Pandas version checks
-
[X] I have checked that this issue has not already been reported.
-
[X] I have confirmed this bug exists on the latest version of pandas.
-
[X] I have confirmed this bug exists on the main branch of pandas.
Reproducible Example
with open(file_, "r") as f:
df = pd.read_xml(
f,
parser="etree",
iterparse={root: list(elements)}
)
Issue Description
the method read_xml
with iterparse as parms is used to read large xml file, but it's restricted to read only files on local disk.

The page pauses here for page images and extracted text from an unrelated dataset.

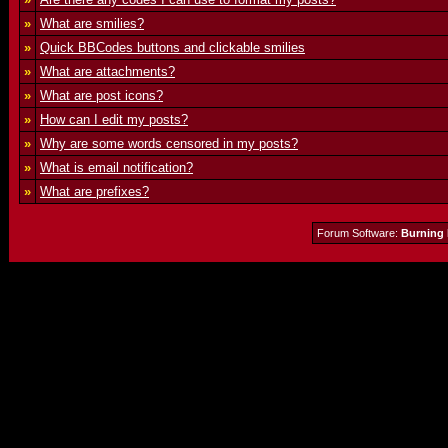
»
What are smilies?
»
Quick BBCodes buttons and clickable smilies
»
What are attachments?
»
What are post icons?
»
How can I edit my posts?
»
Why are some words censored in my posts?
»
What is email notification?
»
What are prefixes?
Forum Software:
Burning 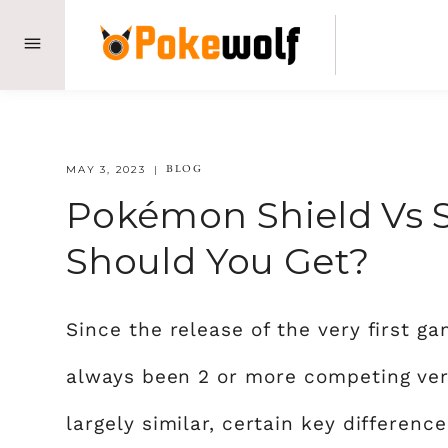
Skip
to
content
BLOG
MAY 3, 2023
Pokémon Shield Vs 
Should You Get?
Since the release of the very first 
always been 2 or more competing ver
largely similar, certain key differen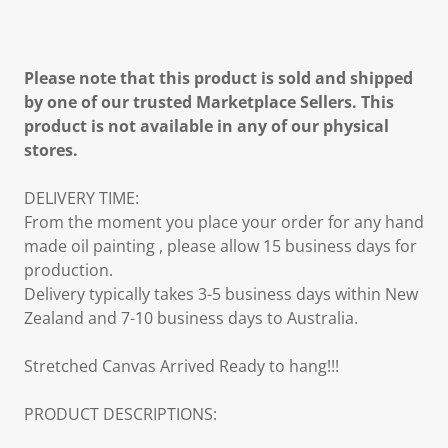
Please note that this product is sold and shipped
by one of our trusted Marketplace Sellers. This
product is not available in any of our physical
stores.
DELIVERY TIME:
From the moment you place your order for any hand
made oil painting , please allow 15 business days for
production.
Delivery typically takes 3-5 business days within New
Zealand and 7-10 business days to Australia.
Stretched Canvas Arrived Ready to hang!!!
PRODUCT DESCRIPTIONS:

this design is not justified since that the module iterparse
from xml.etree.Elements
does allow this features (reading from a file like object)
if (
not isinstance(self.path_or_buffer, str) # -> condition that raise the Error
or is_url(self.path_or_buffer)
or is_fsspec_url(self.path_or_buffer)
or self.path_or_buffer.startswith(("<?xml", "<"))
or infer_compression(self.path_or_buffer, "infer") is not None
):
raise ParserError(
"iterparse is designed for large XML files that are fully extracted on "

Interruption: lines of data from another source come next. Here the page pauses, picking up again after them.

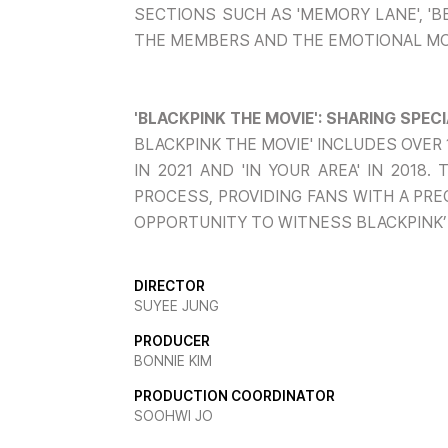
SECTIONS SUCH AS 'MEMORY LANE', 'B
THE MEMBERS AND THE EMOTIONAL M
'BLACKPINK THE MOVIE': SHARING SPE
BLACKPINK THE MOVIE' INCLUDES OVER
IN 2021 AND 'IN YOUR AREA' IN 201
PROCESS, PROVIDING FANS WITH A PRE
OPPORTUNITY TO WITNESS BLACKPINK’
DIRECTOR
SUYEE JUNG
PRODUCER
BONNIE KIM
PRODUCTION COORDINATOR
SOOHWI JO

"local disk and not as compressed files or online sources."
)
maybe something like this is better:
if isinstance(self.path_or_buffer,str) or hasattr(self.path_or_buffer, "read"):
#do something
else:
raise ParserError(...)
Expected Behavior
this must return a dataframe reither than raise Exception
Installed Versions
Comment From: phofl
Hi, thanks for your report. Please provide a reproducible example that is copy-paste able
Comment From: ParfaitG
This is a straightforward fix and not a use case originally considered for very large files requiring iterparse
. For lxml
parser, the read mode must be rb
as its iterparse
method expects only binary input.
Comment From: bama-chi
@phofl dunno what can I provide more than the example above, you only have to replace the file_
variable with your xml file
let me know if I can help with something
@ParfaitG thank you for ur PR.
Comment From: phofl
That's exactly what copy-and-pasteable means. For example a simple read_csv reproducer:
data = """a,b
1,2
"""
pd.read_csv(StringIO(data))
Same goes for xml for future bug reports
Comment From: bama-chi
okey thanks